Baltimore Weather

Baltimore WeatherLike most cities in the mid-Atlantic region, Baltimore has four distinct seasons, meaning there's a perfect time of year for virtually every traveler out there. The average temperatures are warmer than that of most of the large Northeastern cities, and the city receives less snowfall than other cities on the Eastern Seaboard, such as Philadelphia, New York City, and Boston.

Spring and autumn in Baltimore are, for most people, the ideal times to visit the city. The temperatures in April and May, as well as September and October, hover in the 60s and 70s, with a few balmy 80 degree days popping up here and there. Because the city is located farther South than many other major cities in the Eastern corridor, warm temperatures often continue into November, with the winter season arriving a week or two prior to Thanksgiving.

Winters are short and relatively bearable, beginning in mid-November and continuing until the end of February.
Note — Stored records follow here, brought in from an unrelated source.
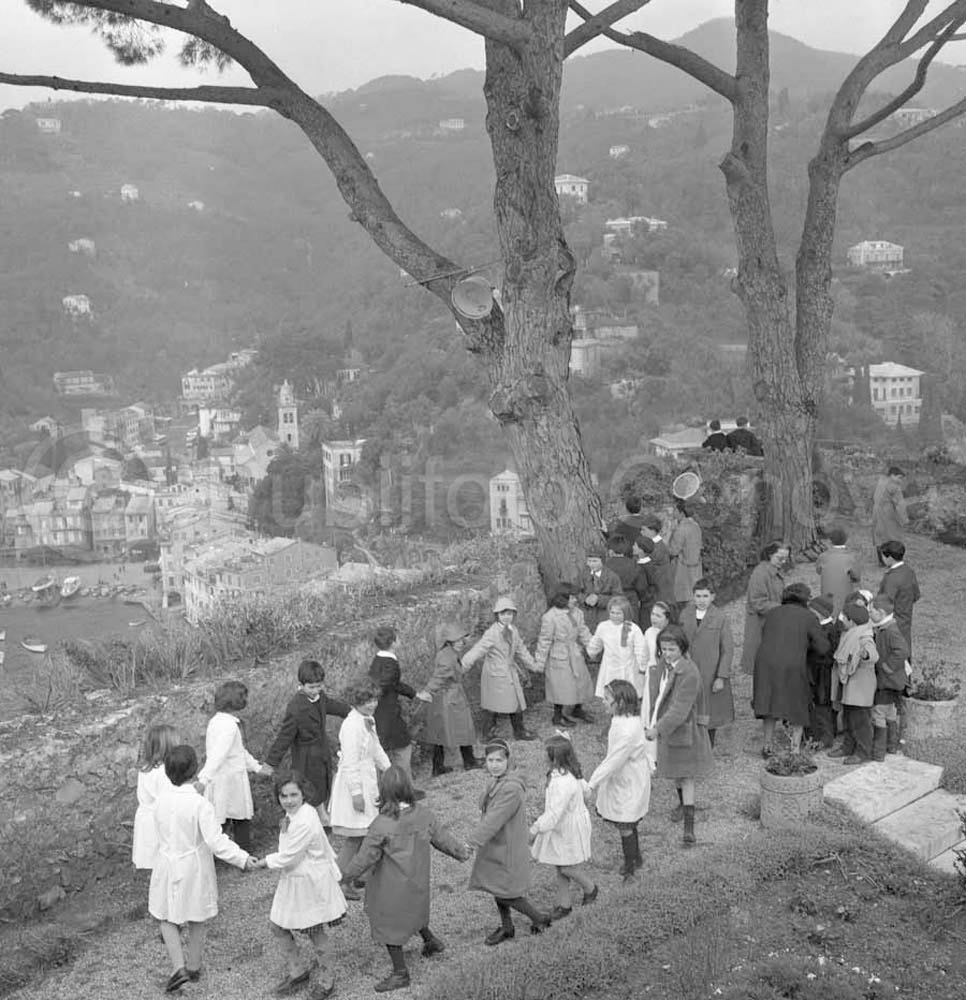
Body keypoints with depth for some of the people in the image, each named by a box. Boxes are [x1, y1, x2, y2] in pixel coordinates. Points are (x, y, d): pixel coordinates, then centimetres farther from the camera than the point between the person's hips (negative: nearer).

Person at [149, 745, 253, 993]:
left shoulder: (161, 801, -10)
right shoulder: (200, 804, -24)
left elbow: (163, 833, 4)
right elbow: (215, 842, -27)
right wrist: (242, 858, -22)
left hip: (168, 866, 2)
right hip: (195, 868, -2)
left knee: (166, 918, 19)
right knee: (197, 920, 19)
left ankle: (179, 967, 5)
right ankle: (193, 966, 34)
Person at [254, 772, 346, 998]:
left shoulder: (304, 822, -31)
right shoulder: (293, 814, -1)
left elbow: (287, 858, -24)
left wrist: (265, 862, -10)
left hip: (311, 883, -9)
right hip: (293, 880, 9)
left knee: (314, 930, 10)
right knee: (276, 926, 14)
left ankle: (326, 978, 32)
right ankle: (298, 971, 33)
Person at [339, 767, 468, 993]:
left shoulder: (381, 826, -28)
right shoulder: (423, 814, -12)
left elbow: (365, 858, -19)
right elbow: (442, 838, 2)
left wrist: (345, 875, -3)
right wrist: (461, 852, 21)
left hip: (391, 887, -5)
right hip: (417, 882, 6)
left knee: (389, 925, 13)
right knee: (412, 912, 32)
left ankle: (400, 973, 25)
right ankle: (431, 941, 47)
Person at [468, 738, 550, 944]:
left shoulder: (511, 789, -31)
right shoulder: (497, 780, -2)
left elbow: (493, 821, -33)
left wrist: (472, 843, -33)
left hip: (507, 849, -9)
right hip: (495, 845, 9)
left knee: (506, 894, 6)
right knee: (496, 887, 21)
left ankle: (540, 919, 28)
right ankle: (506, 928, 41)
The average temperatures range between 29 and 45 degrees Fahrenheit, and while snow is common in many Northeastern cities during this time of year,Baltimore typically receives bouts of freezing rain and sleet in lieu of snow. Noreasters, or blizzards that typically dump feet of snow on to Northeastern cities in December and January, are rare. However, if a storm travels a path where it is likely to hit the Virginia and Washington D.C. area, Baltimore will also typically see significant snow accumulation. Snow is seen about 10 days a year in the Baltimore area, making it a perfect choice for those who like the benefits of having four distinct seasons, but dislike extremes.

Summers are short but intense, typically lasting only June, July, and August. It is rare for the mercury to climb above the 100 degree Fahrenheit mark, but it is not uncommon to see half the summer hit highs above 90. The city proper and coastal towns are usually several degrees warmer than the outlying areas, due to the existence of an urban heat island in the center of the city. This exists not only because Baltimore proper has seen more construction and urban development, but because the breezes of the Chesapeake Bay do not travel in a manner that moderates the temperature within the city. The result is that although the city is hotter during the summer, it also receives less snow, sleet, and freezing rain than the outlying areas.

In comparison to most of the country, Baltimore has weather that is moderate and comfortable for individuals that enjoy seeing four distinct seasons. However, a majority of the year is defined by Spring and Autumn-like temperatures.